Following Galen Strawson, a partial anatomy of 15 seconds of thought:

Thought #1: “This looks really important. We need to be more aware of the conditions under which interpretive heuristics can misfire!”
Thought #2: “Yes! This guy’s dissertation is entitled ‘Here Be Dragons’. You just *know* he’s cool and irreverent, and therefore likely to have groundbreaking ideas!”
Thought #3: “Oh. Oh, wait…”

(This is of course not to imply that Boudry’s ideas are not groundbreaking.)

9 years ago

You might also be interested in Dan Sperber’s analysis of this phenomenon–which he calls ‘the guru effect’

9 years ago

Let’s ignore for now that the history of philosophy in all traditions is filled with complicated and obscure prose (seriously, does anyone think of Kant’s first critique?), also let’s ignore there is no proof that nothing is being said in these sorts of arguments, and furthermore, let’s ignore that the premise of articles like the one linked depends upon believing that large numbers of the author’s peers are either lying or been conned (and this objection mimics the absurdity of conservative denials of global warming). Let’s ignore all of that for now.

Ideas like the Master and the Guru have specific histories. In my introduction to philosophy class, for example, my students read some texts outside of the traditional Western Canon, including Oruka on African sagacity, and Indian philosopher’s Shankara’s The Crest-Jewel of Discrimination. In both cases, we get strong arguments for sages, gurus, and masters. Now, I am not saying I agree with the necessity of sages, gurus, and masters, but I certainly don’t want to begin with the premise that these traditions are not legitimate from the very beginning. It just seems to me that if you take these linked articles seriously, only a very, very small (and mostly Eurocentric) vision of philosophy is seen as legitimate.

9 years ago

Even accepting the pejorative view of the “guru effect”, it’s worth considering that while obscurantism is a useful tool for gurus, it’s not the only form of the GE. In other words, we’re not guaranteed immunity from GE by avoiding obscurantism, nor does all obscurantism serve primarily to produce GE, so excessive avoidance of seeming obscurity may not be justified (especially when it’s always the case that the language of an unfamiliar field appears to be obscurantist).

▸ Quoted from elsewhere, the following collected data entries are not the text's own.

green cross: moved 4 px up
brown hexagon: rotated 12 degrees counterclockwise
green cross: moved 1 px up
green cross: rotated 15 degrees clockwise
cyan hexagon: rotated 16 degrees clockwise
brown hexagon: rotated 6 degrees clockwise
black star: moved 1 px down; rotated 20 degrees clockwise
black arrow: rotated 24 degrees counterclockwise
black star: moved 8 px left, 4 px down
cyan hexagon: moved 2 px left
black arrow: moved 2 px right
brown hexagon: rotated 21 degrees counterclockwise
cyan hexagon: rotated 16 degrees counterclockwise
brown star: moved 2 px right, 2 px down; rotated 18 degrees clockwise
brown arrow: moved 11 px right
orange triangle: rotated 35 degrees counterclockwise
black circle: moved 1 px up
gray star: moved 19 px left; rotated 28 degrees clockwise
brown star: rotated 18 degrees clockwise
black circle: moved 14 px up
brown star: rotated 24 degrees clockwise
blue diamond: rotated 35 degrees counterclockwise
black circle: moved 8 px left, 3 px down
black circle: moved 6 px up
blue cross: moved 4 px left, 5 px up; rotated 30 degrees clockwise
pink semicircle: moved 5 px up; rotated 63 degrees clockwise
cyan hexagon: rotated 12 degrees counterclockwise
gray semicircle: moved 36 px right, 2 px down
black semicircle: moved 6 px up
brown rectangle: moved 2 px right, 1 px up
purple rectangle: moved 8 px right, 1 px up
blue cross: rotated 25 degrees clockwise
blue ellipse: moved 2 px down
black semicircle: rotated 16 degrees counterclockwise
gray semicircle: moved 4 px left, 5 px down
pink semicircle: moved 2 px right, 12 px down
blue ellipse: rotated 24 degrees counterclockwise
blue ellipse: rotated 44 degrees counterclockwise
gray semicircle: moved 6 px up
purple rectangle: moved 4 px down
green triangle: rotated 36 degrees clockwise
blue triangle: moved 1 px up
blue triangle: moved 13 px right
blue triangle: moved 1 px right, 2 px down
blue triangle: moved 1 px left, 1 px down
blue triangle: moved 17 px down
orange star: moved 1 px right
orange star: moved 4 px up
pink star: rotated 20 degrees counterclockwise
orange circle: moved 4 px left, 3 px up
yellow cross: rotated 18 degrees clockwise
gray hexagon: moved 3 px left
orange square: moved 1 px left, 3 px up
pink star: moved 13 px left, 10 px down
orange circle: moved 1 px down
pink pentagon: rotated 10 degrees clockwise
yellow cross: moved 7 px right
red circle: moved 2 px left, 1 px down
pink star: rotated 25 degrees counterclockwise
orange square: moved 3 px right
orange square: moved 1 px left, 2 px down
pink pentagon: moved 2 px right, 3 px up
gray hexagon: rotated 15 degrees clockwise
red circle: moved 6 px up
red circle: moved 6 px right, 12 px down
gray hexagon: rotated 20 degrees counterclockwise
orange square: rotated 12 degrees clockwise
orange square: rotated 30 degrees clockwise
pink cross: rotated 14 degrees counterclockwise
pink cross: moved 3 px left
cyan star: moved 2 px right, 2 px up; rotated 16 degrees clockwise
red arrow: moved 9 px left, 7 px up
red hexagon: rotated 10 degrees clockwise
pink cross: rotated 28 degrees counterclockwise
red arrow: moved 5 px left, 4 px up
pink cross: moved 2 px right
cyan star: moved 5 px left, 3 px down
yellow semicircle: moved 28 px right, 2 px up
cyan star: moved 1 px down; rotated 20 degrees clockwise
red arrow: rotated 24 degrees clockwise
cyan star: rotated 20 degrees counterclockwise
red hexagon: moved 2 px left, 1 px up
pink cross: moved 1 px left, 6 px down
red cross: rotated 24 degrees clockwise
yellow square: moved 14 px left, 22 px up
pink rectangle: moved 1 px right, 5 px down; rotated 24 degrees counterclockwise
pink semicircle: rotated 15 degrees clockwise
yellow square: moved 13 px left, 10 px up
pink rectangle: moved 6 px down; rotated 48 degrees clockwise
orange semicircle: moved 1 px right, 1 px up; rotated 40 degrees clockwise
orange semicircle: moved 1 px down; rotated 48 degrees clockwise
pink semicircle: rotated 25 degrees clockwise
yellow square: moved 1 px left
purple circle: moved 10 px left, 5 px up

I’m reminded of how many fundamentalist religious groups in the US have made a cottage industry out of identifying and decrying “cults,” with the effect of reinforcing their own members that they are not themselves cultish or irrational in their beliefs. Aren’t there plenty of “gurus” both inside and outside of philosophy in the pejorative sense who aren’t obscure?

That said, is it even worth attacking Lacan on this point anymore? Who cares about Lacan except a small, marginalized band of true believers? Digging up Sokal again? It’s a 20 year dead horse he’s flogging. What’s really new, interesting, or relevant about this perfectly sensible article?